A human player has comprehensively defeated a top-ranked AI system at the board game Go, in a surprise reversal of the 2016 computer victory that was seen as a milestone in the rise of artificial intelligence. From a report:Kellin Pelrine, an American player who is one level below the top amateur ranking, beat the machine by taking advantage of a previously unknown flaw that had been identified by another computer. But the head-to-head confrontation in which he won 14 of 15 games was undertaken without direct computer support. The triumph, which has not previously been reported, highlighted a weakness in the best Go computer programs that is shared by most of today’s widely used AI systems, including the ChatGPT chatbot created by San Francisco-based OpenAI.
The tactics that put a human back on top on the Go board were suggested by a computer program that had probed the AI systems looking for weaknesses. The suggested plan was then ruthlessly delivered by Pelrine. “It was surprisingly easy for us to exploit this system,” said Adam Gleave, chief executive of FAR AI, the Californian research firm that designed the program. The software played more than 1 million games against KataGo, one of the top Go-playing systems, to find a “blind spot” that a human player could take advantage of, he added. The winning strategy revealed by the software “is not completely trivial but it’s not super-difficult” for a human to learn and could be used by an intermediate-level player to beat the machines, said Pelrine. He also used the method to win against another top Go system, Leela Zero. The decisive victory, albeit with the help of tactics suggested by a computer, comes seven years after AI appeared to have taken an unassailable lead over humans at what is often regarded as the most complex of all board games.
In a game of Go, two players alternately place black and white stones on a board marked out with a 19×19 grid, seeking to encircle their opponent’s stones and enclose the largest amount of space. The huge number of combinations means it is impossible for a computer to assess all potential future moves.
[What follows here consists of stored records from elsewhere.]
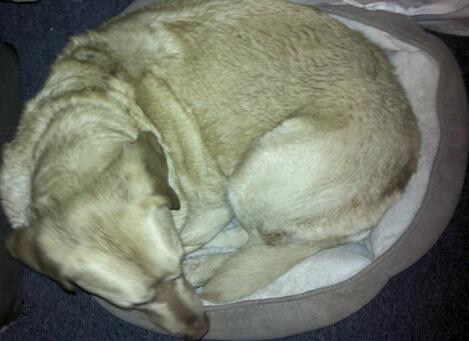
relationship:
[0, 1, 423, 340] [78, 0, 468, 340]
dog in a bed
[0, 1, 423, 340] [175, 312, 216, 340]
dog has a nose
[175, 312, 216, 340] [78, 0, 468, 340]
nose over edge of bed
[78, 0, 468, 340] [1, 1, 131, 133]
bed on carpet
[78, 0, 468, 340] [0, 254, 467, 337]
bed on carpet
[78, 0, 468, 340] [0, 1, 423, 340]
bed for a dog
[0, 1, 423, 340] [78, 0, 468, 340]
dog laying on bed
The tactics used by Pelrine involved slowly stringing together a large “loop” of stones to encircle one of his opponent’s own groups, while distracting the AI with moves in other corners of the board. The Go-playing bot did not notice its vulnerability, even when the encirclement was nearly complete, Pelrine said.
“As a human it would be quite easy to spot,” he added.
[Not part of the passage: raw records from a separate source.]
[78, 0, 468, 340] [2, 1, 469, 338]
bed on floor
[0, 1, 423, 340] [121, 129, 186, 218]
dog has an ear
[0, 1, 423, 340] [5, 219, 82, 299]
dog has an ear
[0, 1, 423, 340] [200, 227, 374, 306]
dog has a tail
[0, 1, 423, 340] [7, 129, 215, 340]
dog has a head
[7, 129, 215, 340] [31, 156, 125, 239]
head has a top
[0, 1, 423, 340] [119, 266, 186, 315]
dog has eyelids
The discovery of a weakness in some of the most advanced Go-playing machines points to a fundamental flaw in the deep-learning systems that underpin today’s most advanced AI, said Stuart Russell, a computer science professor at the University of California, Berkeley.
The systems can “understand” only specific situations they have been exposed to in the past and are unable to generalize in a way that humans find easy, he added.
“It shows once again we’ve been far too hasty to ascribe superhuman levels of intelligence to machines,” Russell said.
The precise cause of the Go-playing systems’ failure is a matter of conjecture, according to the researchers. One likely reason is that the tactic exploited by Pelrine is rarely used, meaning the AI systems had not been trained on enough similar games to realize they were vulnerable, said Gleave.
It is common to find flaws in AI systems when they are exposed to the kind of “adversarial attack” used against the Go-playing computers, he added. Despite that, “we’re seeing very big [AI] systems being deployed at scale with little verification.”